# Kubota b1750 hydro pedals backwards



## rhino (Jan 9, 2017)

All I can think is that the HST rod is bent and or hooked over the pivot shaft of the mower


----------



## Amos (Apr 14, 2017)

I'm not a kubota man I'm buying it for my son and his n new wife who just bought 4.5 acres in hate to not buy it because I think it's something simple not internal it's such a nice tractor and priced right


----------



## Amos (Apr 14, 2017)

I'm currently looking to buy a b 1750 that is in pristine condition but when the gentleman put the deck on it and pushed the forward pedal it went backwards and when he pushed the reverse it went forward he said it was fine before he put the deck on it he actually drove it out to the mailbox and he has a long driveway when I pushed on the pedals the hydro pump didn't wine or make any noise that leads me to believe it's not internal can someone please tell me what is wrong I'm not a kubota man I have the green ones


----------



## rhino (Jan 9, 2017)

Yes I believe that it is something simple also, just need to watch the linkage move with the tractor shut off to see what it is doing.

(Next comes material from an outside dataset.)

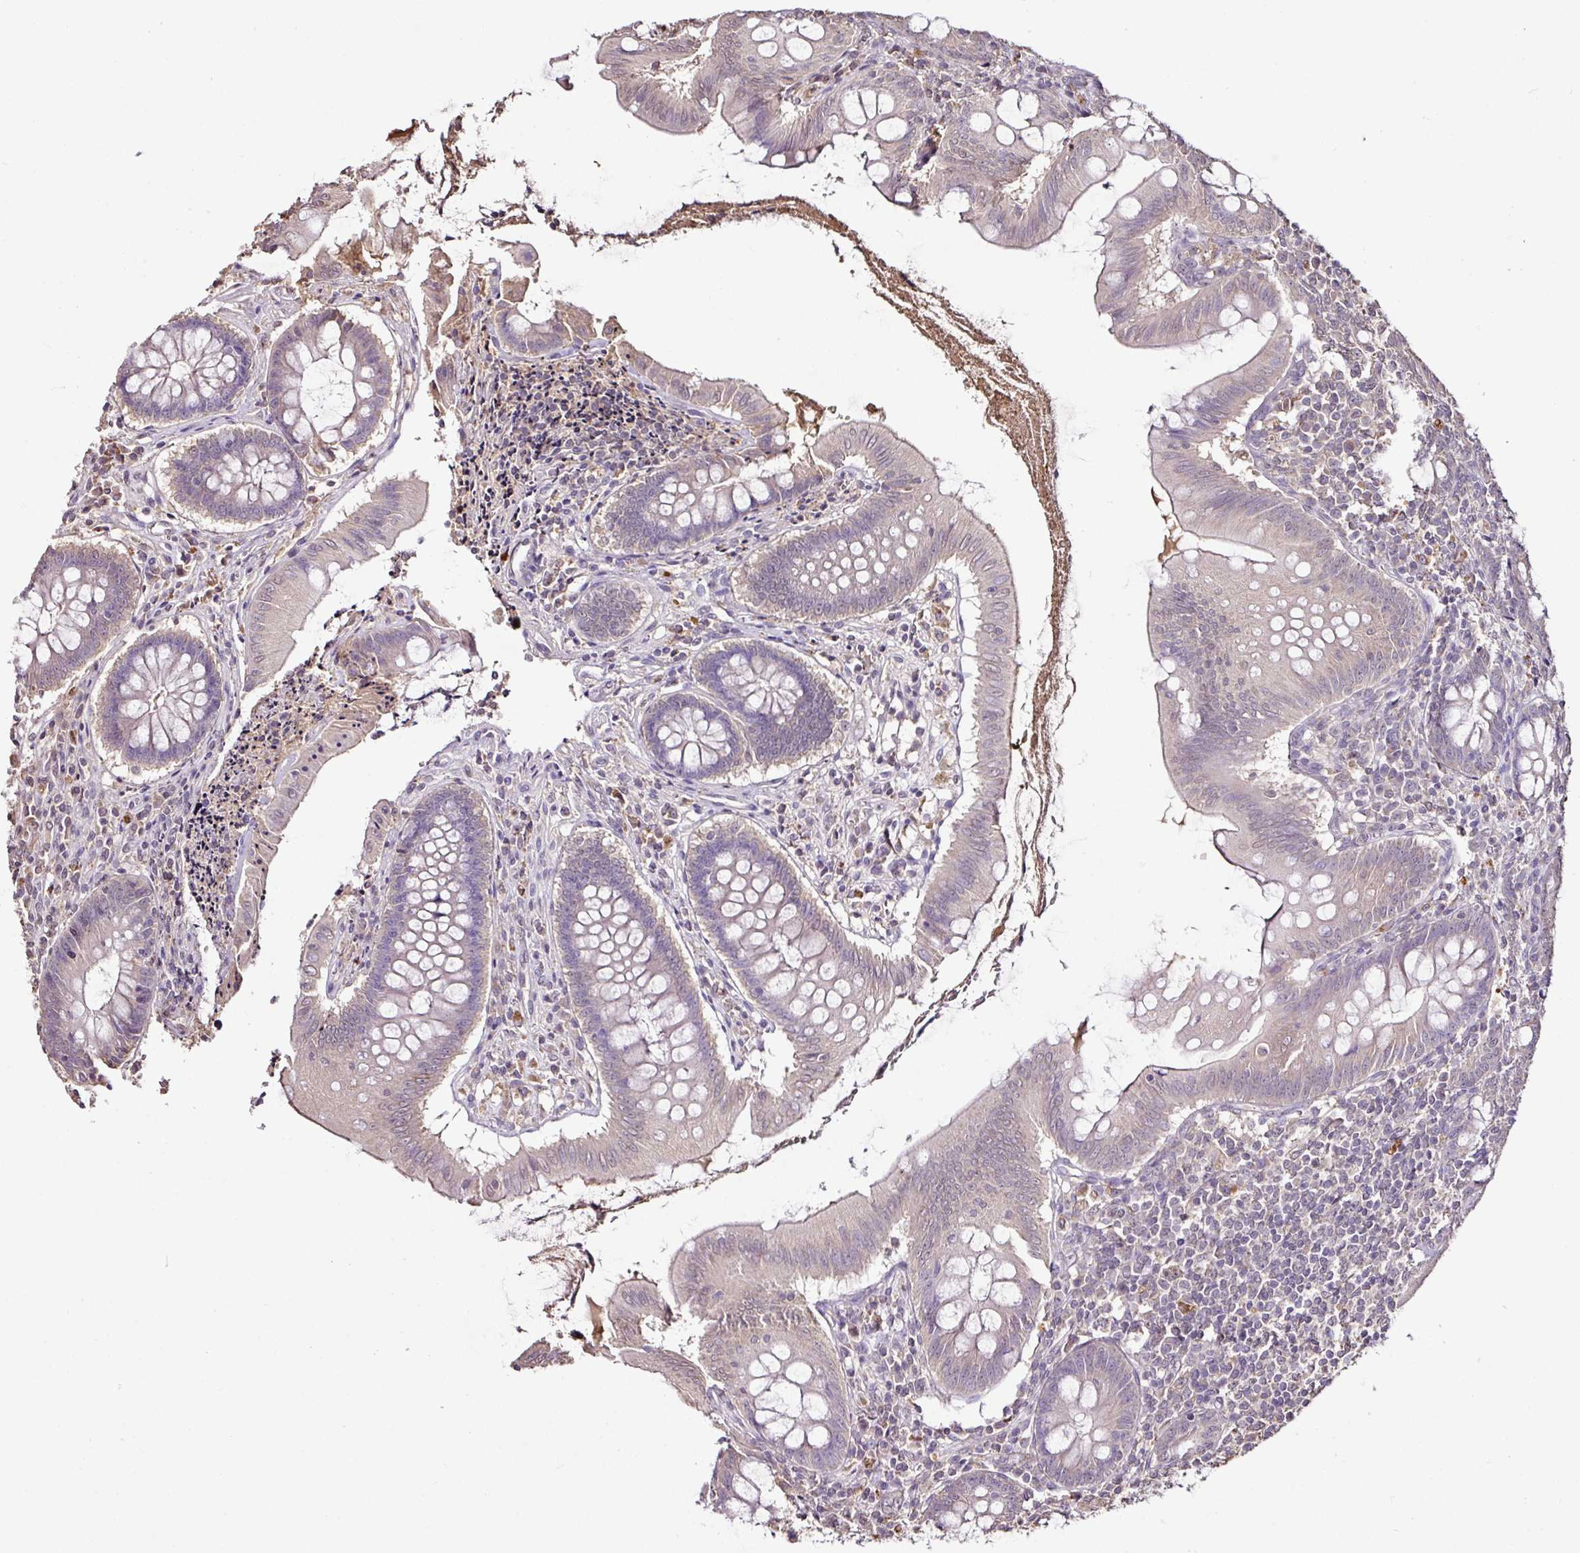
{"staining": {"intensity": "weak", "quantity": "<25%", "location": "cytoplasmic/membranous"}, "tissue": "appendix", "cell_type": "Glandular cells", "image_type": "normal", "snomed": [{"axis": "morphology", "description": "Normal tissue, NOS"}, {"axis": "topography", "description": "Appendix"}], "caption": "DAB immunohistochemical staining of unremarkable human appendix demonstrates no significant positivity in glandular cells. (Brightfield microscopy of DAB (3,3'-diaminobenzidine) immunohistochemistry at high magnification).", "gene": "RPL38", "patient": {"sex": "female", "age": 51}}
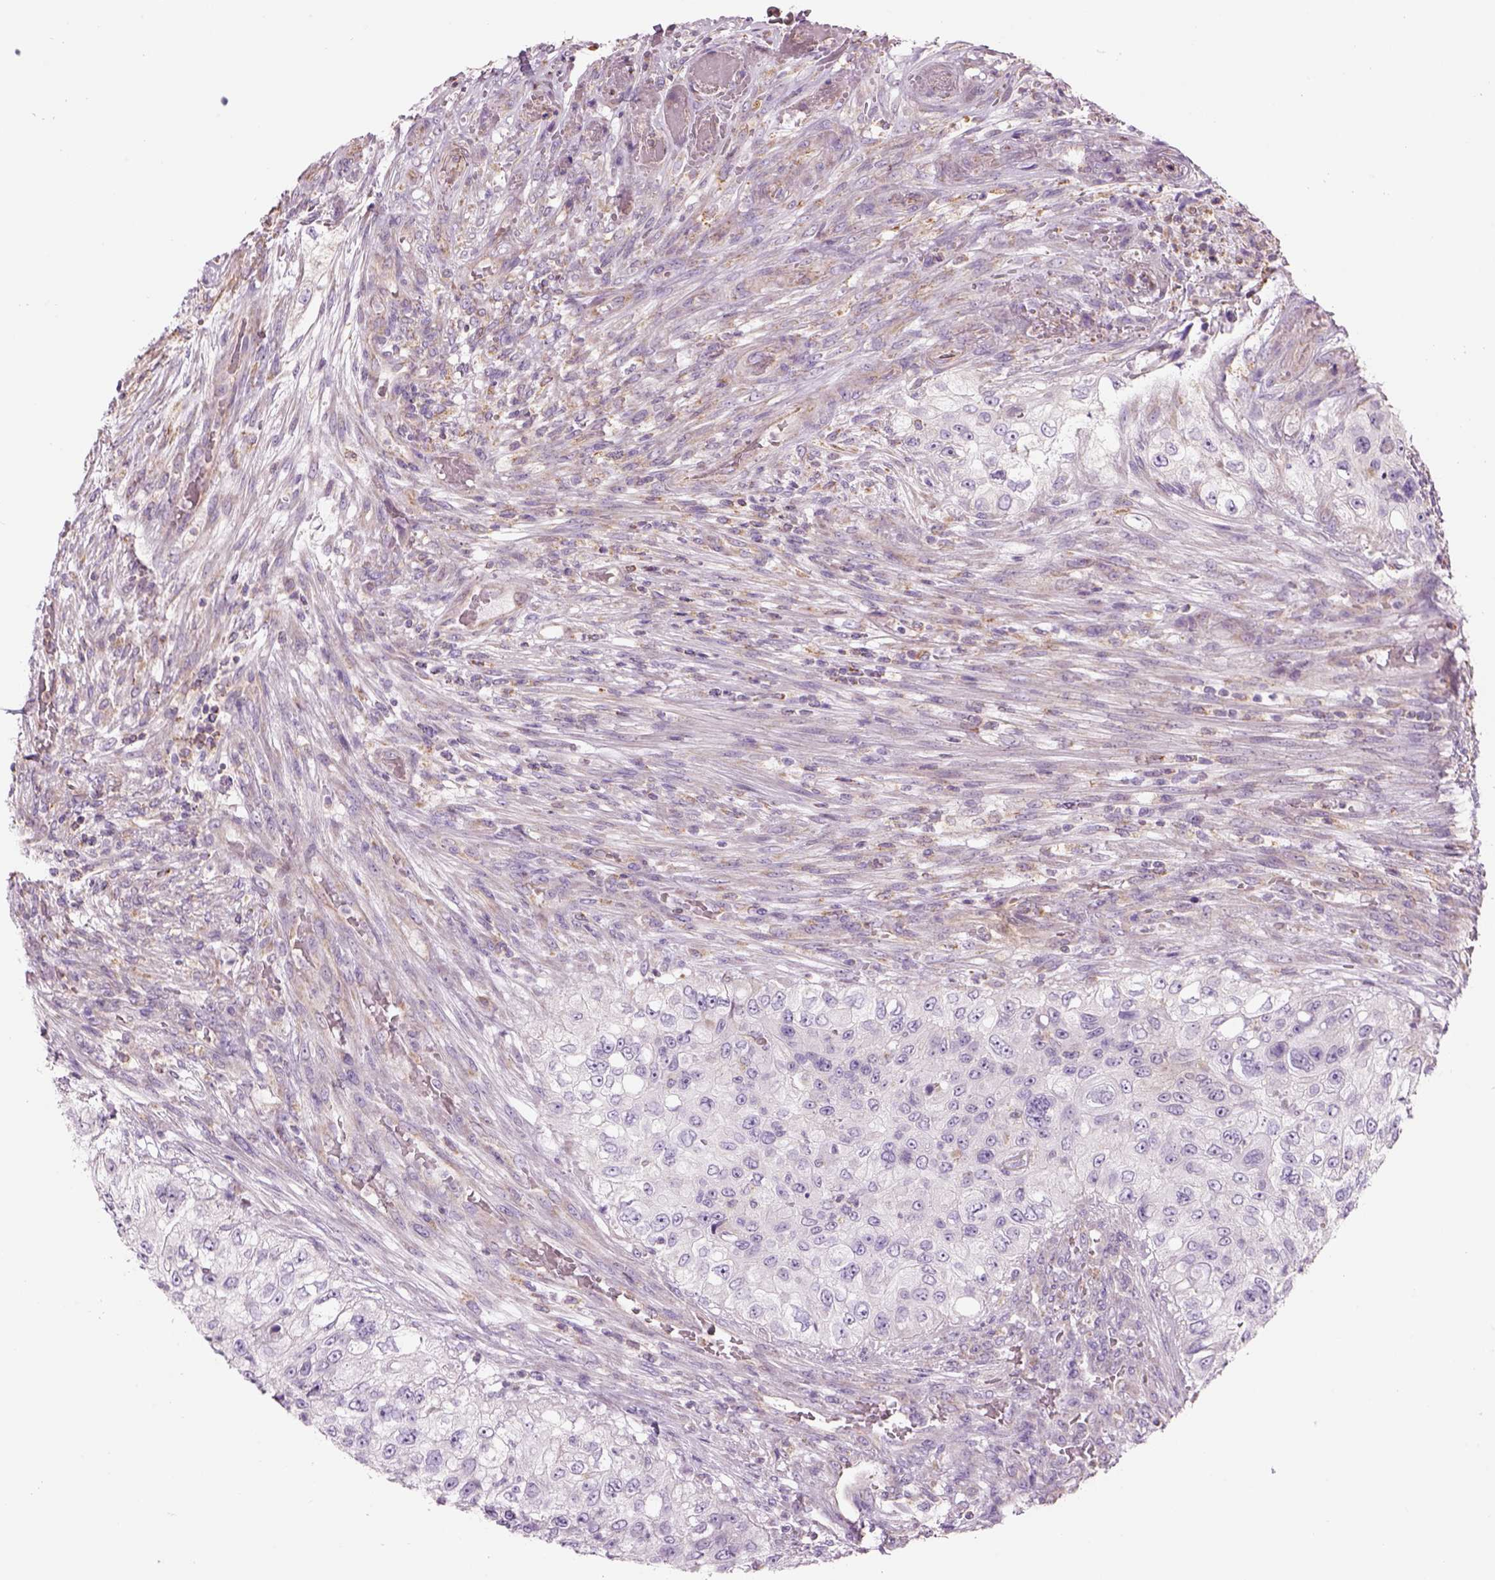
{"staining": {"intensity": "negative", "quantity": "none", "location": "none"}, "tissue": "urothelial cancer", "cell_type": "Tumor cells", "image_type": "cancer", "snomed": [{"axis": "morphology", "description": "Urothelial carcinoma, High grade"}, {"axis": "topography", "description": "Urinary bladder"}], "caption": "Urothelial cancer was stained to show a protein in brown. There is no significant positivity in tumor cells.", "gene": "IFT52", "patient": {"sex": "female", "age": 60}}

I would also take the mower back off to see if it fixes the problem.:usa:


----------



## jhngardner367 (Apr 5, 2011)

He may have put the selector plate on backwards,too.


----------



## Amos (Apr 14, 2017)

I'm going over there this morning could you explain what the selector plate is and he took the deck off it didn't fix the problem


----------



## Amos (Apr 14, 2017)

B1750 update I went yesterday to buy the tractor and when I pull in the gentleman says your not going to believe it but it works fine sure enough we put the deck on it I drove it up on the trailer and away I went .I took it to my son's place mowed with it for an hour no issues can't figure it out maybe it's possessed lol


----------